**What you are asked to do:**
Please repeat, from the entries that follow, the lines from the one containing "Table 1: Clinical characteristics of" through the one containing "Table 1. Identification" exactly, adding nothing.
── Material for this exercise
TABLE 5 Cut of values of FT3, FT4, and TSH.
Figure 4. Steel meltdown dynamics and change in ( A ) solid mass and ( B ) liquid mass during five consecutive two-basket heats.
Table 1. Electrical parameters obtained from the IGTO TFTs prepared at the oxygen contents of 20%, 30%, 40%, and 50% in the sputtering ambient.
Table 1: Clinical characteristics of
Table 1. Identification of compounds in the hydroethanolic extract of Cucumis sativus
────
── Material for this exercise
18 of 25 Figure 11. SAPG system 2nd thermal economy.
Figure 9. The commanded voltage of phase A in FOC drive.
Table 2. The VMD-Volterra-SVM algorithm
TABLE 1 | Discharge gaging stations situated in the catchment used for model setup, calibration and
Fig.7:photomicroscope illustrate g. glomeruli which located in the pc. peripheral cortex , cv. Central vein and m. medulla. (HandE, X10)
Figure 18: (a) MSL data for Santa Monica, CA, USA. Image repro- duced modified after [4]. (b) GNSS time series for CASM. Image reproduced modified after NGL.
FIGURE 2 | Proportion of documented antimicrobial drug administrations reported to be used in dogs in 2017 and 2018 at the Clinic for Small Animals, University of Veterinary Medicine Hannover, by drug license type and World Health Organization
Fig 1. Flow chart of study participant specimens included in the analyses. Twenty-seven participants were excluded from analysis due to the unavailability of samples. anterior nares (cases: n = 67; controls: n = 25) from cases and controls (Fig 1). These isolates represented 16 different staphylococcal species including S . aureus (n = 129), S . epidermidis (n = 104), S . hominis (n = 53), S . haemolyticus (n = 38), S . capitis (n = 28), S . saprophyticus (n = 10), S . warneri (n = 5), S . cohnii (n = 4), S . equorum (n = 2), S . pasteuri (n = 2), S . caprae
────
── Material for this exercise
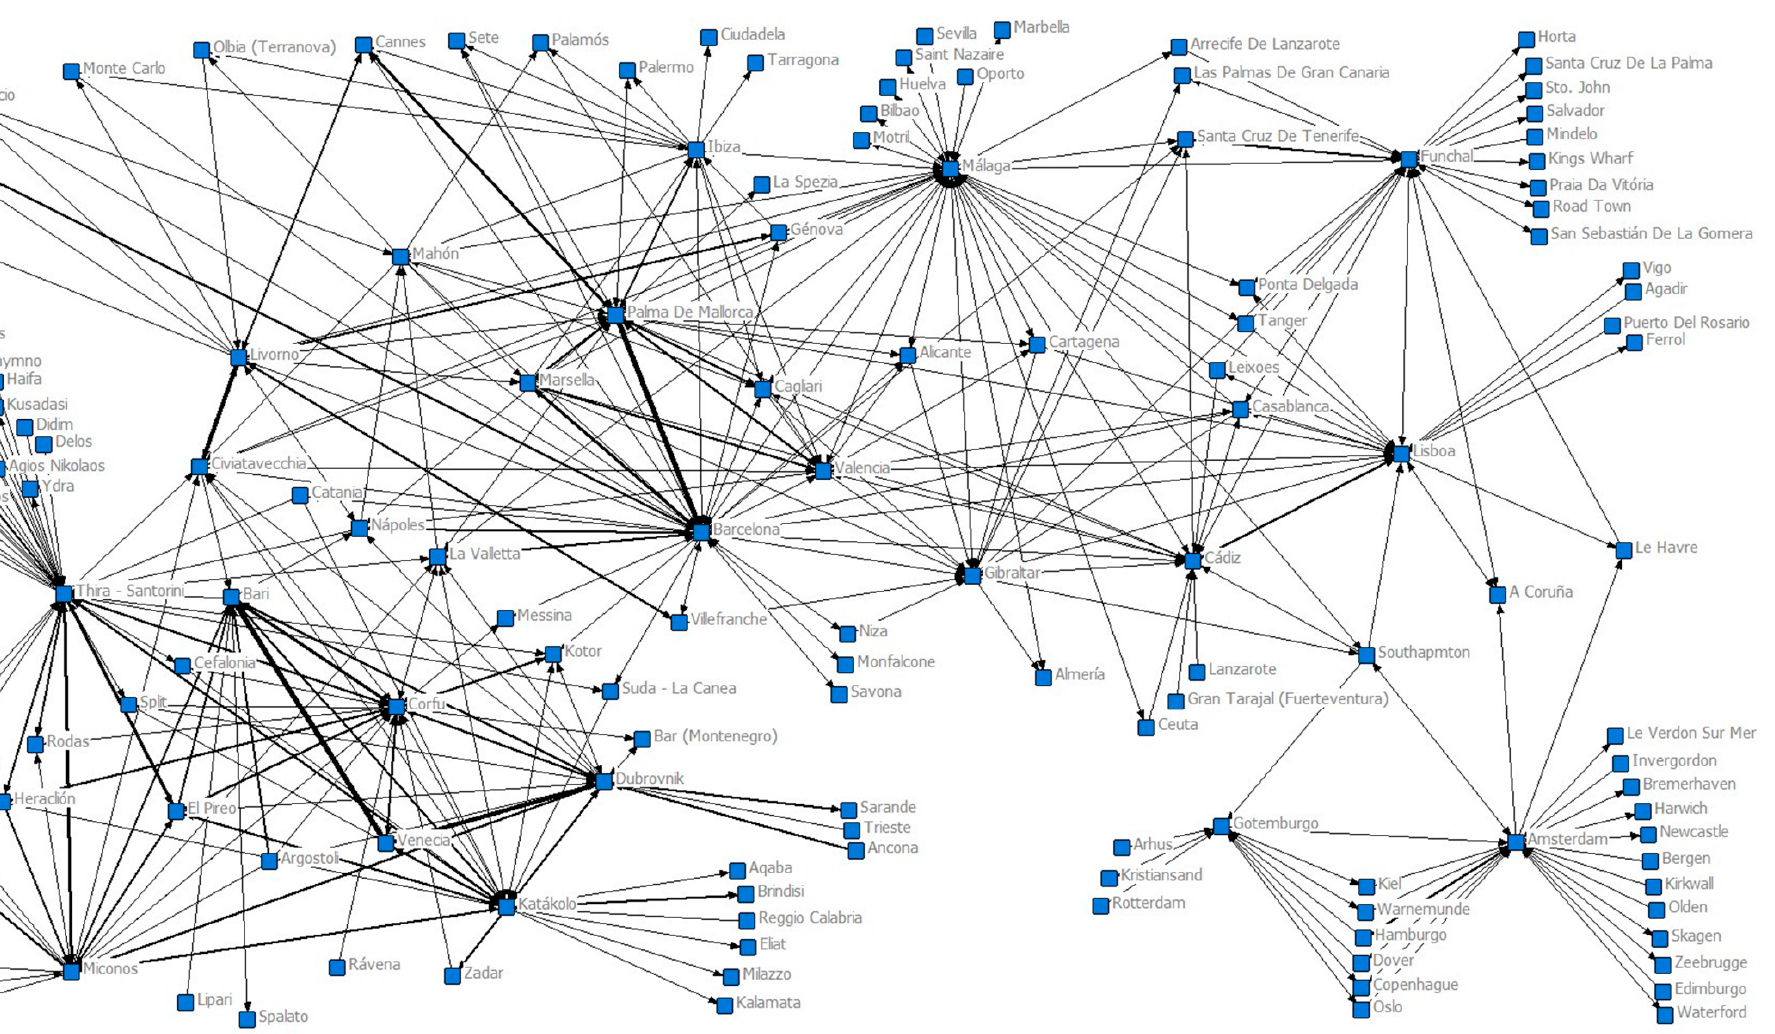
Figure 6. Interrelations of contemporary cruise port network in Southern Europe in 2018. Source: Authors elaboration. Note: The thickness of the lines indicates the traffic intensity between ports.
────
**Result below:**
Table 1: Clinical characteristics of
Table 1. Identification of compounds in the hydroethanolic extract of Cucumis sativus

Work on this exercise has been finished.